1907, Paula Modersohn-Becker, Worpswede, Germany.
[1907 - before 1917, Estate of Paula Modersohn-Becker, Worpswede, Germany]
1917 - at least 1919, Karl Jakob Hirsch (1892-1952), Worpswede, Paris, and Berlin.
[1919, Graphisches Kabinett J. B. Neumann (Jsrael Ber Neumann, 1887-1961), Berlin]
By 1928 (probably by 1921) - at least July 16, 1941 (possibly until 1950), Hugo Simon (1880-1950), Berlin, Paris, and Brazil, possibly purchased from/through Graphisches Kabinett J. B. Neumann.
[1950 - 1952, Gertrud Simon, Brazil, probably inherited from her husband Hugo Simon]
1952 - 1966, Paul Speck (1896-1966), Zürich, probably acquired through Galerie Ernst Beyeler.
1966 - 1976, Else Speck, Zürich, inherited from her husband Paul Speck.

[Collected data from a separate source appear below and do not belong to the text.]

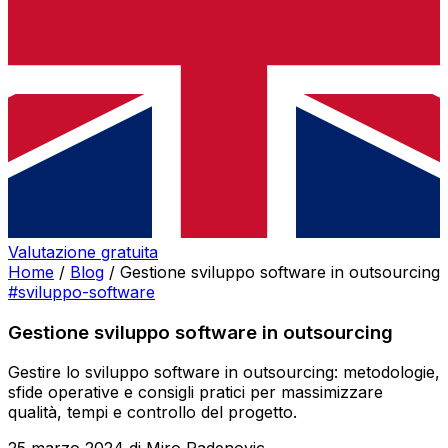
Valutazione gratuita
Home
/
Blog
/
Gestione sviluppo software in outsourcing
#sviluppo-software
Gestione sviluppo software in outsourcing
Gestire lo sviluppo software in outsourcing: metodologie,
sfide operative e consigli pratici per massimizzare
qualità, tempi e controllo del progetto.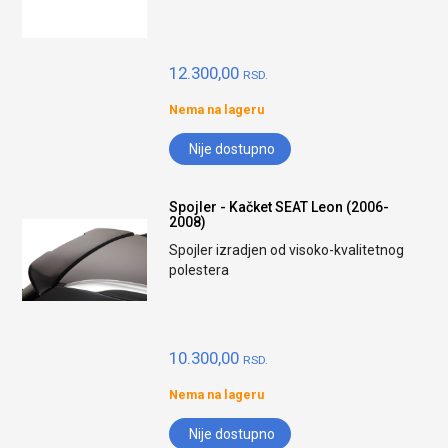
12.300,00
RSD.
Nema na lageru
Nije dostupno
Spojler - Kačket SEAT Leon (2006-
2008)
Spojler izradjen od visoko-kvalitetnog
polestera
10.300,00
RSD.
Nema na lageru
Nije dostupno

1976 - 2013, Julia Diethelm, Zürich, inherited from her mother Else Speck.
2013 - 2017, Heirs of Julia Diethelm, Zürich, inherited from Julia Diethelm.
2017, The Museum of Modern Art and The Neue Galerie, New York, jointly purchased from heirs of Julia Diethelm through Kunsthandel Wolfgang Werner, Bremen/Berlin.